Monday, June 11, 2012

Conquest is Hard!

Conquest: The English Kingdom of France 1417–1450 by Juliet Barker

Summary: Author of the best-selling AGINCOURT, Juliet Barker now tells the equally remarkable, but largely forgotten, story of the dramatic years when England ruled France at the point of a sword. Henry V's second invasion of France in 1417 launched a campaign that would put the crown of France on an English head. Only the miraculous appearance of a visionary peasant girl - Joan of Arc - would halt the English advance. Yet despite her victories, her influence was short-lived: Henry VI had his coronation in Paris six months after her death and his kingdom endured for another twenty years. When he came of age he was not the leader his father had been. It was the dauphin, whom Joan had crowned Charles VII, who would finally drive the English out of France. Supremely evocative and brilliantly told, this is narrative history at its most colourful and compelling - the true story of those who fought for an English kingdom of France.

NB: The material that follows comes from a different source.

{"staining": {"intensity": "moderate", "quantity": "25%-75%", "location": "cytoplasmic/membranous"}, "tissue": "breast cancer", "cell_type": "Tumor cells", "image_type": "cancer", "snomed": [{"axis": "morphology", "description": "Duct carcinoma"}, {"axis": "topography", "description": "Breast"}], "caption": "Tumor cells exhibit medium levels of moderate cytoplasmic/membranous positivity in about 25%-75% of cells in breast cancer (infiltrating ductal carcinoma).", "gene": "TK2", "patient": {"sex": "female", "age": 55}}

Review: A very thorough and detailed history of England's involvement in France. 

I have mainly read about the Tudors and related people during the 16th century. While that is a fascinating subject (Henry the Eighth did have six wives after all), there is so much to that time period. It was a time of religious upheaval and shifting alliances. Conquest is expensive, more expensive than I had ever dreamed. And hard too. You may have the money, but you may not have the needed troops or vice versa. Supplies are always needed and can you keep your troops in line. 

Conquest provides an incredibly detailed history. I get the feeling that Barker included all possible information that she possibly could. Fact after fact are fact is provided. I learned quite a lot about this time period and am eager to learn more. I plan on reading  Barker's Agincourt so I can learn what brought about this series of events. This book could get a bit dry at times and I sometimes had a hard time keeping track of all the people and players. I would have liked a glossary although the chronology of events is very useful. One of the coolest facts I learned was that Joan of Arc's popularity only lasted a couple of years. 


Recommendation: I would recommend this book to those that enjoy history, especially English or European history.